## 文本节选
........

消费级显卡微调可图Kolors最佳实践！

2024-07-15 490

版权

本文内容由阿里云实名注册用户自发贡献，版权归原作者所有，阿里云开发者社区不拥有其著作权，亦不承担相应法律责任。具体规则请查看《阿里云开发者社区用户服务协议》和《阿里云开发者社区知识产权保护指引》。如果您发现本社区中有涉嫌抄袭的内容，填写侵权投诉表单进行举报，一经查实，本社区将立刻删除涉嫌侵权内容。

简介： 近期，快手开源了一种名为Kolors（可图）的文本到图像生成模型，该模型具有对英语和汉语的深刻理解，并能够生成高质量、逼真的图像。

近期，快手开源了一种名为Kolors（可图）的文本到图像生成模型，该模型具有对英语和汉语的深刻理解，并能够生成高质量、逼真的图像。

魔搭社区在DiffSynth-Studio中提供了可图Kolors微调脚本。

代码开源链接：

https://github.com/Kwai-Kolors/Kolors

模型开源链接：

https://modelscope.cn/models/Kwai-Kolors/Kolors

技术报告链接：

https://github.com/Kwai-Kolors/Kolors/blob/master/imgs/Kolors_paper.pdf

微调脚本链接：

https://github.com/modelscope/DiffSynth-Studio/tree/main/examples/train/kolors

微调最佳实践

下载模型权重

下载可图Kolors模型

modelscope download --model=Kwai-Kolors/Kolors --local_dir models/kolors/Kolors

下载额外的VAE模型（https://modelscope.cn/models/AI-ModelScope/sdxl-vae-fp16-fix）

modelscope download --model=AI-ModelScope/sdxl-vae-fp16-fix --local_dir models/kolors/sdxl-vae-fp16-fix diffusion_pytorch_model.safetensors

模型文件结构：

models
├── kolors
│   └── Kolors
│       ├── text_encoder
│       │   ├── config.json
│       │   ├── pytorch_model-00001-of-00007.bin
│       │   ├── pytorch_model-00002-of-00007.bin
│       │   ├── pytorch_model-00003-of-00007.bin
│       │   ├── pytorch_model-00004-of-00007.bin
│       │   ├── pytorch_model-00005-of-00007.bin
│       │   ├── pytorch_model-00006-of-00007.bin
│       │   ├── pytorch_model-00007-of-00007.bin
│       │   └── pytorch_model.bin.index.json
│       ├── unet
│       │   └── diffusion_pytorch_model.safetensors
│       └── vae
│           └── diffusion_pytorch_model.safetensors
└── sdxl-vae-fp16-fix
    └── diffusion_pytorch_model.safetensors

微调：

安装依赖：

pip install peft lightning pandas torchvision

数据准备：

我们准备了一些开源数据集：

柯基小狗数据集：

https://modelscope.cn/datasets/buptwq/lora-stable-diffusion-finetune

文生图风格定制数据集（metadata做了汉化）：

https://modelscope.cn/datasets/iic/style_custom_dataset

数据集按照如下格式：

data/dog/
└── train
    ├── 00.jpg
    ├── 01.jpg
    ├── 02.jpg
    ├── 03.jpg
    ├── 04.jpg
    └── metadata.csv

metadata.csv:

file_name,text
00.jpg,一只小狗
01.jpg,一只小狗
02.jpg,一只小狗
03.jpg,一只小狗
04.jpg,一只小狗

训练lora模型：

我们提供了训练脚本 train_kolors_lora.py，在运行该训练脚本之前，需要先clone本项目

https://github.com/modelscope/DiffSynth-Studio.git
cd DiffSynth-Studio

采用以下设置，需要22GB VRAM

CUDA_VISIBLE_DEVICES="0" python examples/train/kolors/train_kolors_lora.py \
  --pretrained_unet_path models/kolors/Kolors/unet/diffusion_pytorch_model.safetensors \
  --pretrained_text_encoder_path models/kolors/Kolors/text_encoder \
  --pretrained_fp16_vae_path models/sdxl-vae-fp16-fix/diffusion_pytorch_model.safetensors \
  --dataset_path data/dog \
  --output_path ./models \
  --max_epochs 10 \
  --center_crop \
  --use_gradient_checkpointing \
  --precision "16-mixed"

........

## 所给数据
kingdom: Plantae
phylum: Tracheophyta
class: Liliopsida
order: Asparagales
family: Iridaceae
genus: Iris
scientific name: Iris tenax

........

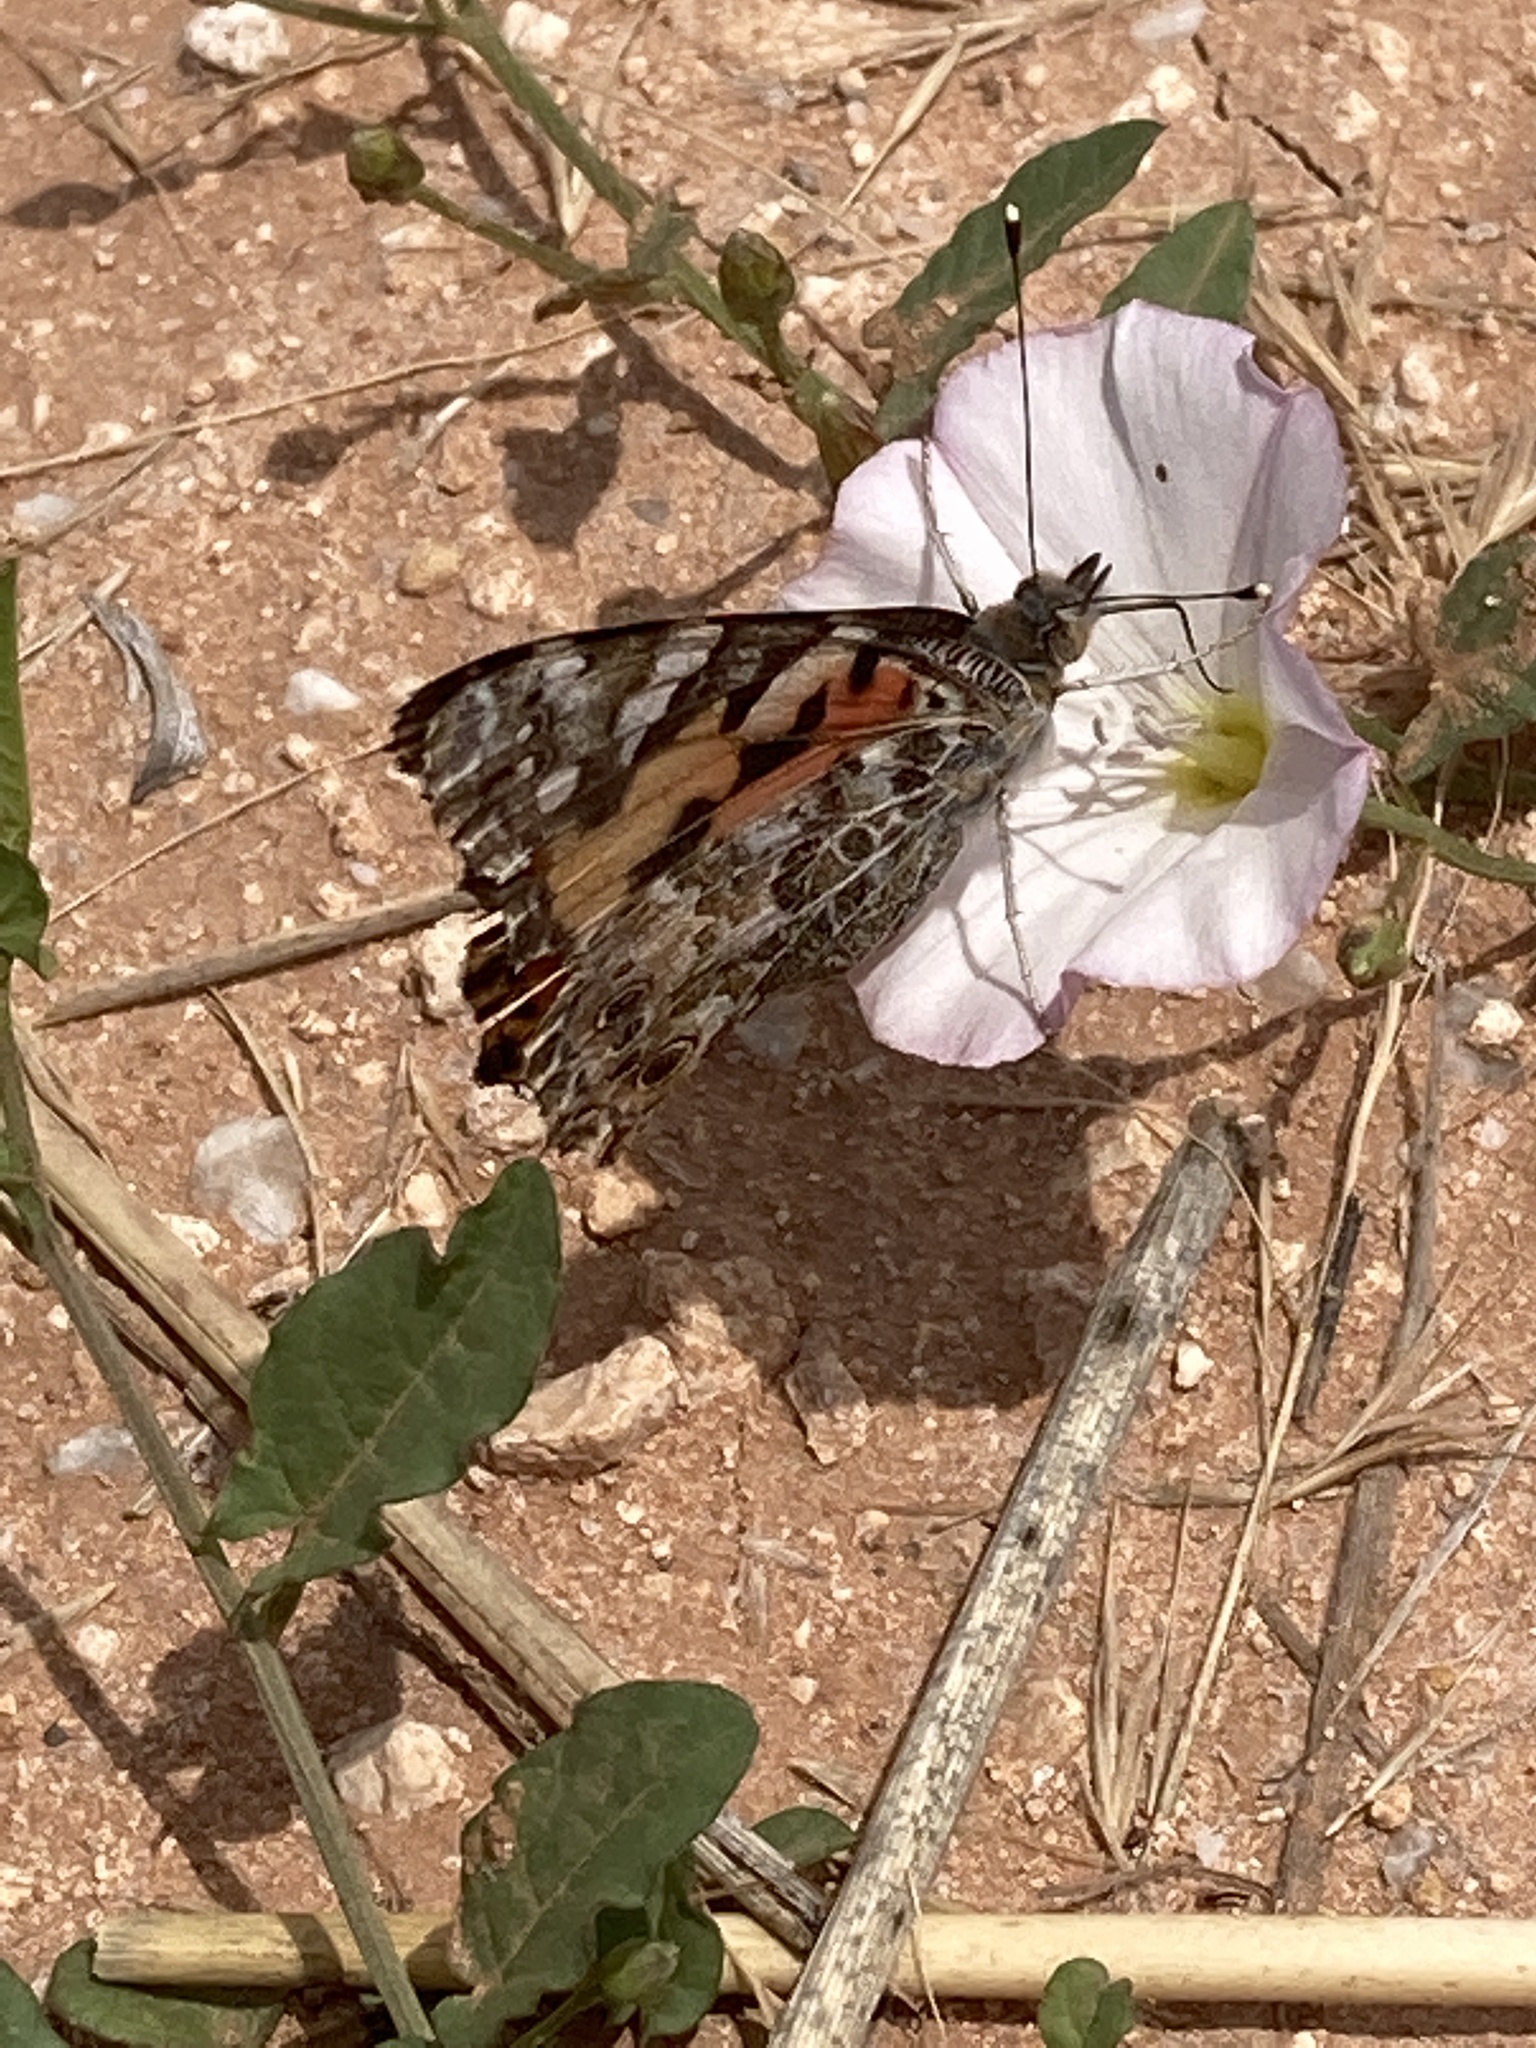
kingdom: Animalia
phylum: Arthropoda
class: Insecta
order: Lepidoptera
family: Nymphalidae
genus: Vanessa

........

## 练习任务
[A] 请判断下列说法是否与文本节选相符。每项回答“是”或“否”，并逐字引用节选中起决定作用的原文：(i) 按文中给出的设置训练lora模型需要22GB显存；(ii) 训练命令中 --max_epochs 的取值为20；(iii) 安装依赖的命令中包含pandas。
[B] 文本节选中安装依赖的pip命令装了哪些软件包？请全部列出。
[C] 请照抄文本节选中的一段，从“本文内容由阿里云实名注册用户”开始，到“魔搭社区在DiffSynth-Studio中提供了可图Kolors微调脚本。”为止，首尾两处都包括在内。

## 各题答案
[A]
(i) 是。原文为“采用以下设置，需要22GB VRAM”。
(ii) 否。原文为“--max_epochs 10”。
(iii) 是。原文为“pip install peft lightning pandas torchvision”。

[B] peft、lightning、pandas、torchvision

[C]
本文内容由阿里云实名注册用户自发贡献，版权归原作者所有，阿里云开发者社区不拥有其著作权，亦不承担相应法律责任。具体规则请查看《阿里云开发者社区用户服务协议》和《阿里云开发者社区知识产权保护指引》。如果您发现本社区中有涉嫌抄袭的内容，填写侵权投诉表单进行举报，一经查实，本社区将立刻删除涉嫌侵权内容。

简介： 近期，快手开源了一种名为Kolors（可图）的文本到图像生成模型，该模型具有对英语和汉语的深刻理解，并能够生成高质量、逼真的图像。

近期，快手开源了一种名为Kolors（可图）的文本到图像生成模型，该模型具有对英语和汉语的深刻理解，并能够生成高质量、逼真的图像。

魔搭社区在DiffSynth-Studio中提供了可图Kolors微调脚本。